▸ Task instructions: Return every line of the material that contains the string "country", matching case exactly.
Supplied data Start Marker
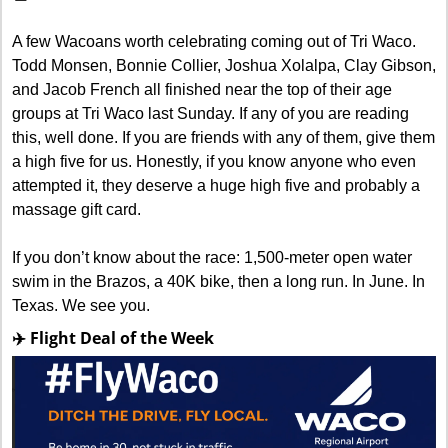
A few Wacoans worth celebrating coming out of Tri Waco. 
Todd Monsen, Bonnie Collier, Joshua Xolalpa, Clay Gibson, 
and Jacob French all finished near the top of their age 
groups at Tri Waco last Sunday. If any of you are reading 
this, well done. If you are friends with any of them, give them 
a high five for us. Honestly, if you know anyone who even 
attempted it, they deserve a huge high five and probably a 
massage gift card. 
If you don’t know about the race: 1,500-meter open water 
swim in the Brazos, a 40K bike, then a long run. In June. In 
Texas. We see you.
✈️ Flight Deal of the Week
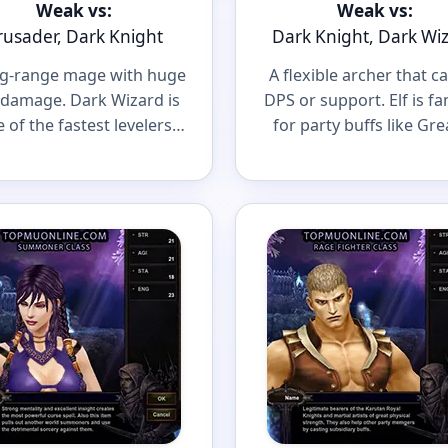
Weak vs:
Weak vs:
rusader, Dark Knight
Dark Knight, Dark Wi
ng-range mage with huge
A flexible archer that c
damage. Dark Wizard is
DPS or support. Elf is f
 of the fastest levelers
for party buffs like Gre
a scary caster in big PvP
Defense and Greate
fights.
Damage.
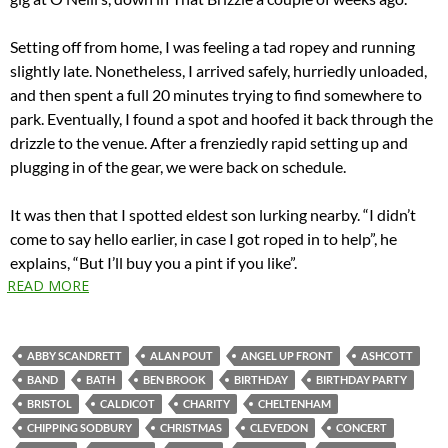
Setting off from home, I was feeling a tad ropey and running
slightly late. Nonetheless, I arrived safely, hurriedly unloaded,
and then spent a full 20 minutes trying to find somewhere to
park. Eventually, I found a spot and hoofed it back through the
drizzle to the venue. After a frenziedly rapid setting up and
plugging in of the gear, we were back on schedule.
It was then that I spotted eldest son lurking nearby. “I didn’t
come to say hello earlier, in case I got roped in to help”, he
explains, “But I’ll buy you a pint if you like”.
READ MORE
ABBY SCANDRETT
ALAN POUT
ANGEL UP FRONT
ASHCOTT
BAND
BATH
BEN BROOK
BIRTHDAY
BIRTHDAY PARTY
BRISTOL
CALDICOT
CHARITY
CHELTENHAM
CHIPPING SODBURY
CHRISTMAS
CLEVEDON
CONCERT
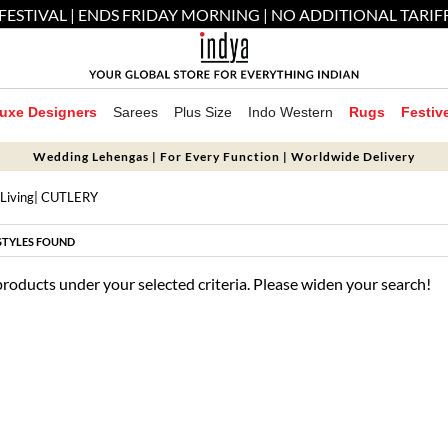
FESTIVAL | ENDS FRIDAY MORNING | NO ADDITIONAL TARIF
uxe Designers
Sarees
Plus Size
Indo Western
Rugs
Festiv
Wedding Lehengas | For Every Function | Worldwide Delivery
Living
| CUTLERY
STYLES FOUND
products under your selected criteria. Please widen your search!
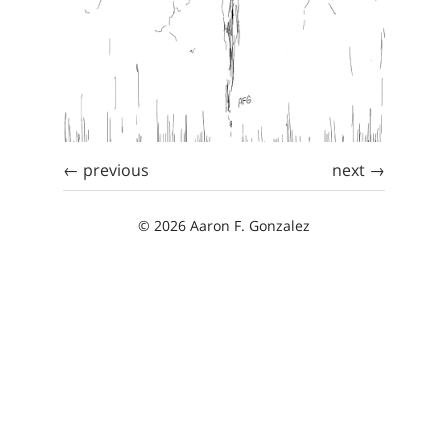
← previous
next →
© 2026 Aaron F. Gonzalez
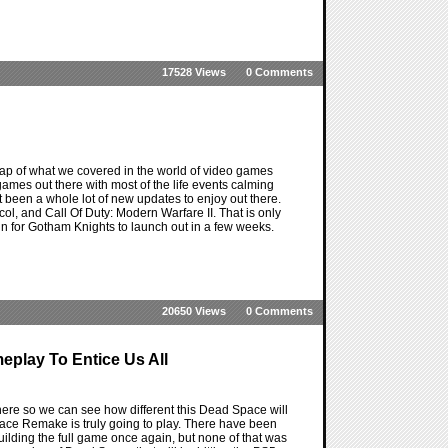
17528 Views
0 Comments
ap of what we covered in the world of video games
games out there with most of the life events calming
t been a whole lot of new updates to enjoy out there.
l, and Call Of Duty: Modern Warfare II. That is only
in for Gotham Knights to launch out in a few weeks.
20650 Views
0 Comments
eplay To Entice Us All
ere so we can see how different this Dead Space will
pace Remake is truly going to play. There have been
ilding the full game once again, but none of that was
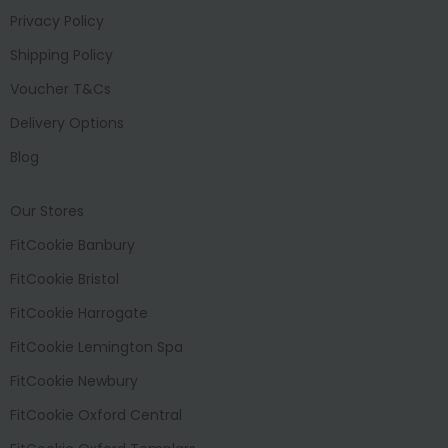
Privacy Policy
Shipping Policy
Voucher T&Cs
Delivery Options
Blog
Our Stores
FitCookie Banbury
FitCookie Bristol
FitCookie Harrogate
FitCookie Lemington Spa
FitCookie Newbury
FitCookie Oxford Central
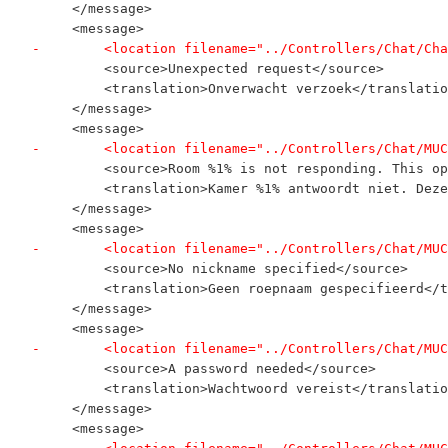
     </message>
     <message>
-        <location filename="../Controllers/Chat/Cha
         <source>Unexpected request</source>
         <translation>Onverwacht verzoek</translatio
     </message>
     <message>
-        <location filename="../Controllers/Chat/MUC
         <source>Room %1% is not responding. This op
         <translation>Kamer %1% antwoordt niet. Deze
     </message>
     <message>
-        <location filename="../Controllers/Chat/MUC
         <source>No nickname specified</source>
         <translation>Geen roepnaam gespecifieerd</t
     </message>
     <message>
-        <location filename="../Controllers/Chat/MUC
         <source>A password needed</source>
         <translation>Wachtwoord vereist</translatio
     </message>
     <message>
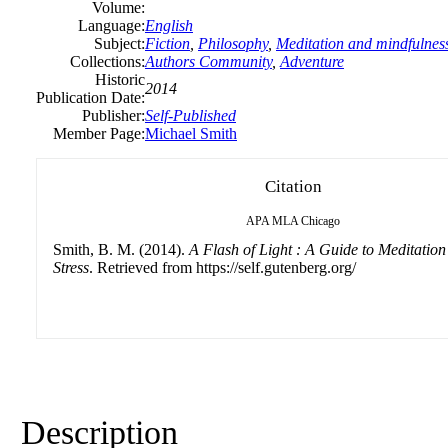
Volume:
Language:
English
Subject:
Fiction
,
Philosophy
,
Meditation and mindfulnes
Collections:
Authors Community
,
Adventure
Historic
2014
Publication Date:
Publisher:
Self-Published
Member Page:
Michael Smith
Citation
APA
MLA
Chicago
Smith, B. M. (2014).
A Flash of Light : A Guide to Meditatio
Stress
. Retrieved from https://self.gutenberg.org/
Description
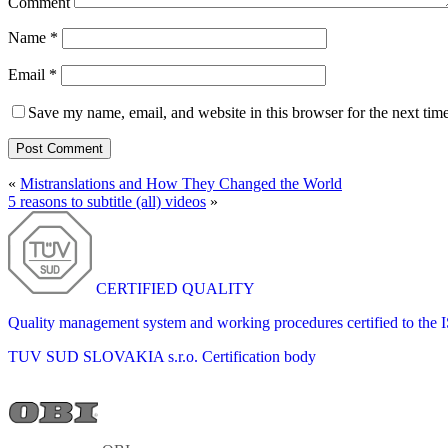
Comment
Name
*
Email
*
Save my name, email, and website in this browser for the next tim
«
Mistranslations and How They Changed the World
5 reasons to subtitle (all) videos
»
CERTIFIED QUALITY
Quality management system and working procedures certified to the
TUV SUD SLOVAKIA s.r.o.
Certification body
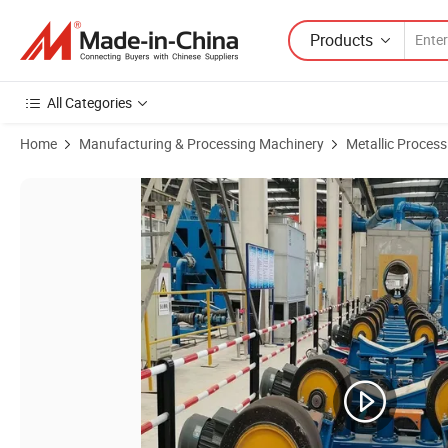
Products
All Categories
Home
Manufacturing & Processing Machinery
Metallic Proces
Product Images of O-Type 3lpe 2lpe Fbe Steel Pipe Anti-Corrosion Extr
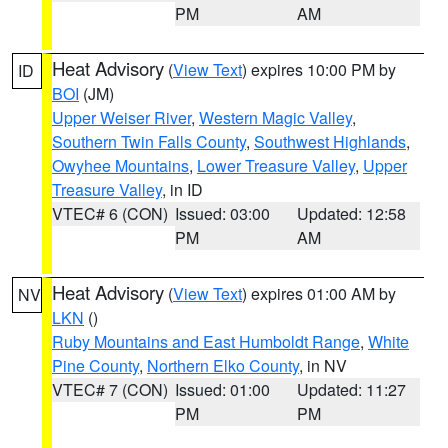
PM
AM
Heat Advisory
(
View Text
) expires 10:00 PM by
ID
BOI
(JM)
Upper Weiser River
,
Western Magic Valley
,
Southern Twin Falls County
,
Southwest Highlands
,
Owyhee Mountains
,
Lower Treasure Valley
,
Upper
Treasure Valley
, in ID
VTEC# 6 (CON)
Issued: 03:00
Updated: 12:58
PM
AM
Heat Advisory
(
View Text
) expires 01:00 AM by
NV
LKN
()
Ruby Mountains and East Humboldt Range
,
White
Pine County
,
Northern Elko County
, in NV
VTEC# 7 (CON)
Issued: 01:00
Updated: 11:27
PM
PM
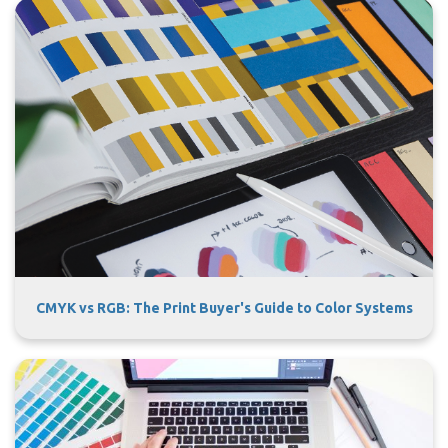
CMYK vs RGB: The Print Buyer's Guide to Color Systems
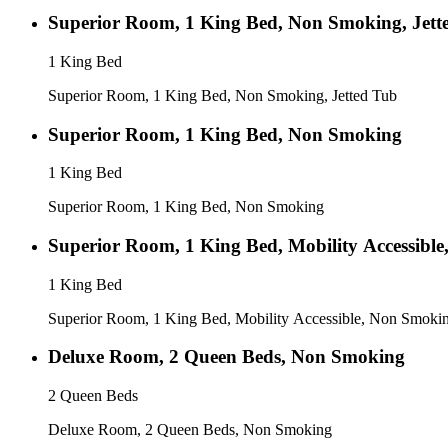
Superior Room, 1 King Bed, Non Smoking, Jett
1 King Bed
Superior Room, 1 King Bed, Non Smoking, Jetted Tub
Superior Room, 1 King Bed, Non Smoking
1 King Bed
Superior Room, 1 King Bed, Non Smoking
Superior Room, 1 King Bed, Mobility Accessibl
1 King Bed
Superior Room, 1 King Bed, Mobility Accessible, Non Smoki
Deluxe Room, 2 Queen Beds, Non Smoking
2 Queen Beds
Deluxe Room, 2 Queen Beds, Non Smoking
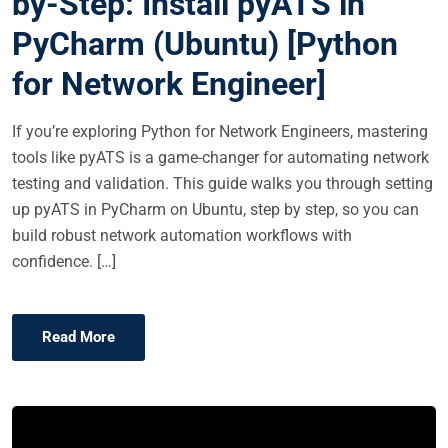
by-Step: Install pyATS in
E
PyCharm (Ubuntu) [Python
D
O
for Network Engineer]
N
If you’re exploring Python for Network Engineers, mastering
tools like pyATS is a game-changer for automating network
testing and validation. This guide walks you through setting
up pyATS in PyCharm on Ubuntu, step by step, so you can
build robust network automation workflows with
confidence. […]
Read More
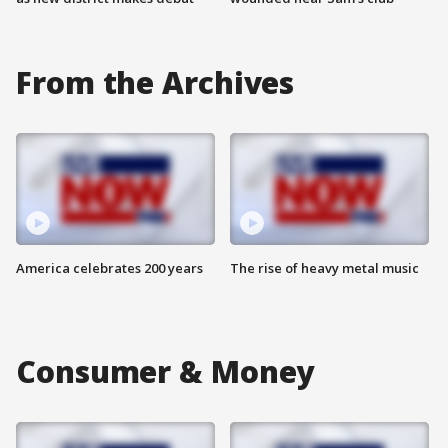
From the Archives
America celebrates 200 years
The rise of heavy metal music
Consumer & Money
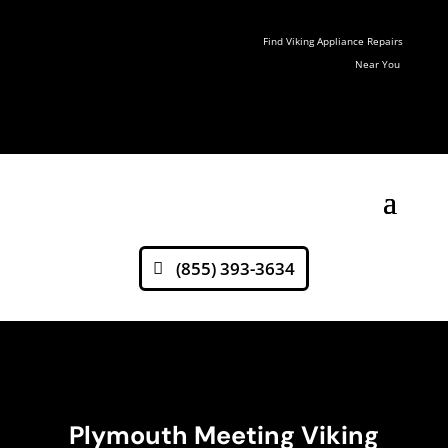
Find Viking Appliance Repairs
Near You
(855) 393-3634
Plymouth Meeting Viking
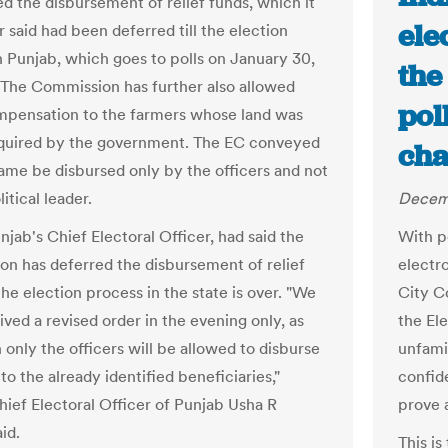
ed the disbursement of relief funds, which it
ele
r said had been deferred till the election
n Punjab, which goes to polls on January 30,
the
 The Commission has further also allowed
pol
mpensation to the farmers whose land was
cquired by the government. The EC conveyed
cha
same be disbursed only by the officers and not
itical leader.
Decemb
unjab's Chief Electoral Officer, had said the
With p
n has deferred the disbursement of relief
electr
 the election process in the state is over. "We
City C
ved a revised order in the evening only, as
the El
 only the officers will be allowed to disburse
unfami
to the already identified beneficiaries,"
confid
hief Electoral Officer of Punjab Usha R
prove 
id.
This is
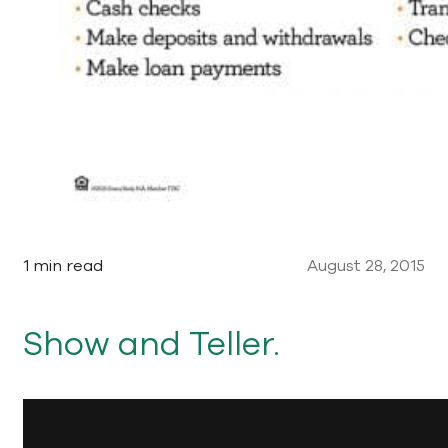
1 min read
August 28, 2015
Show and Teller.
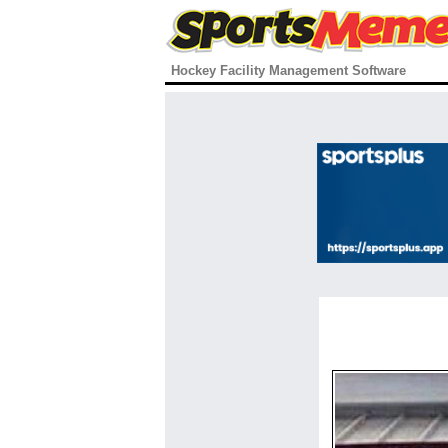
Hockey Facility Management Software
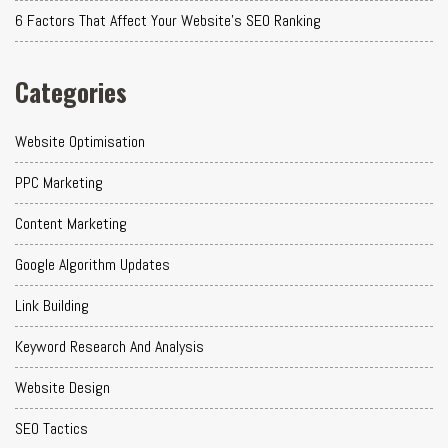
6 Factors That Affect Your Website's SEO Ranking
Categories
Website Optimisation
PPC Marketing
Content Marketing
Google Algorithm Updates
Link Building
Keyword Research And Analysis
Website Design
SEO Tactics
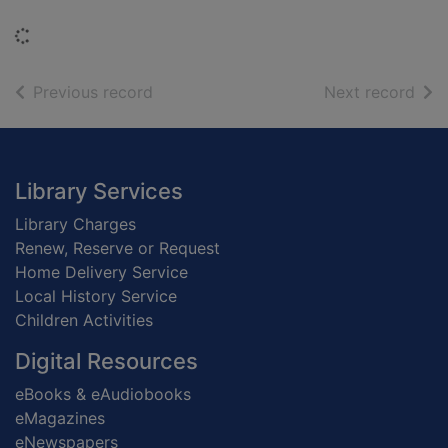
Loading...
of search results
of s
Previous record
Next record
Footer
Library Services
Library Charges
Renew, Reserve or Request
Home Delivery Service
Local History Service
Children Activities
Digital Resources
eBooks & eAudiobooks
eMagazines
eNewspapers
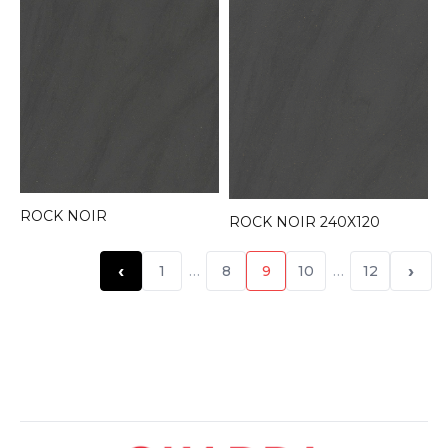
ROCK NOIR
ROCK NOIR 240X120
‹
›
1
…
8
9
10
…
12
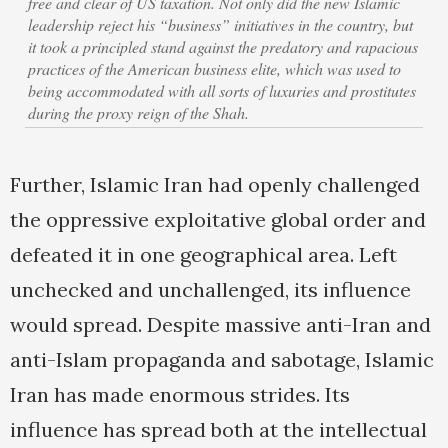
free and clear of US taxation. Not only did the new Islamic
leadership reject his “business” initiatives in the country, but
it took a principled stand against the predatory and rapacious
practices of the American business elite, which was used to
being accommodated with all sorts of luxuries and prostitutes
during the proxy reign of the Shah.
Further, Islamic Iran had openly challenged
the oppressive exploitative global order and
defeated it in one geographical area. Left
unchecked and unchallenged, its influence
would spread. Despite massive anti-Iran and
anti-Islam propaganda and sabotage, Islamic
Iran has made enormous strides. Its
influence has spread both at the intellectual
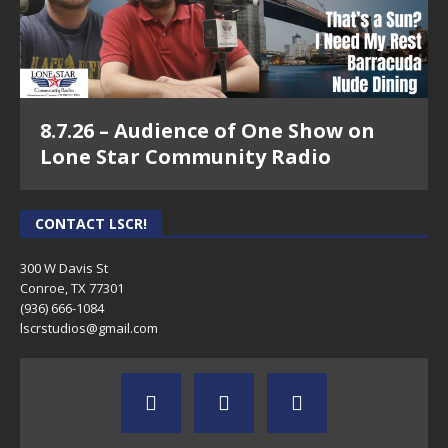
8.7.26 – Audience of One Show on
Lone Star Community Radio
CONTACT LSCR!
300 W Davis St
Conroe, TX 77301
(936) 666-1084‬
lscrstudios@gmail.com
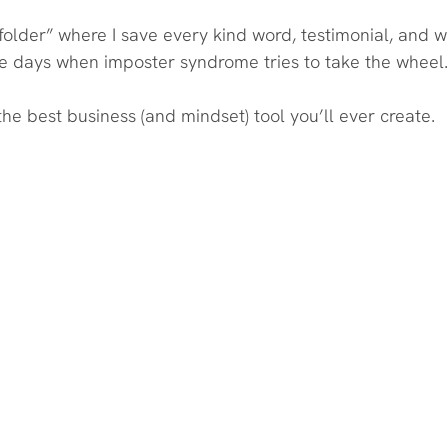
folder” where I save every kind word, testimonial, and 
e days when imposter syndrome tries to take the wheel.
 the best business (and mindset) tool you’ll ever create.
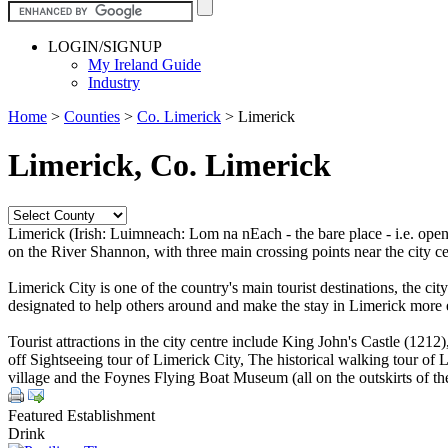
LOGIN/SIGNUP
My Ireland Guide
Industry
Home
>
Counties
>
Co. Limerick
>
Limerick
Limerick, Co. Limerick
Limerick (Irish: Luimneach: Lom na nEach - the bare place - i.e. open 
on the River Shannon, with three main crossing points near the city ce
Limerick City is one of the country's main tourist destinations, the cit
designated to help others around and make the stay in Limerick more 
Tourist attractions in the city centre include King John's Castle (12
off Sightseeing tour of Limerick City, The historical walking tour o
village and the Foynes Flying Boat Museum (all on the outskirts of the 
Featured Establishment
Drink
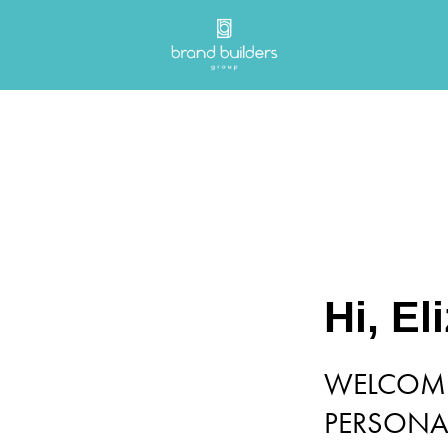
Hi, El
WELCOME
PERSONAL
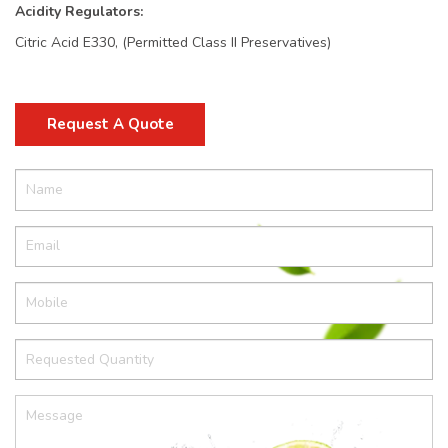
Acidity Regulators:
Citric Acid E330, (Permitted Class II Preservatives)
Request A Quote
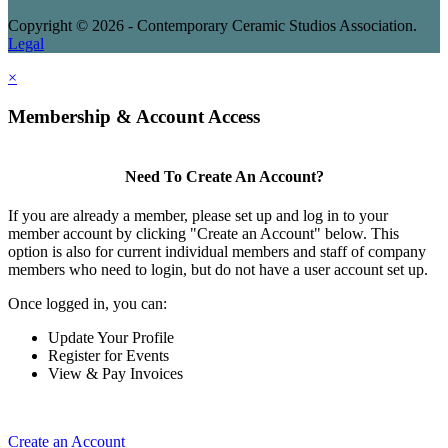
Copyright © 2026 - Contemporary Ceramic Studios Association.
Legal
×
Membership & Account Access
Need To Create An Account?
If you are already a member, please set up and log in to your
member account by clicking "Create an Account" below. This
option is also for current individual members and staff of company
members who need to login, but do not have a user account set up.
Once logged in, you can:
Update Your Profile
Register for Events
View & Pay Invoices
Create an Account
Supplied data End Marker
▸ Solved exercise:
leadership reject his “business” initiatives in the country, but
Limerick City is one of the country's main tourist destinations, the cit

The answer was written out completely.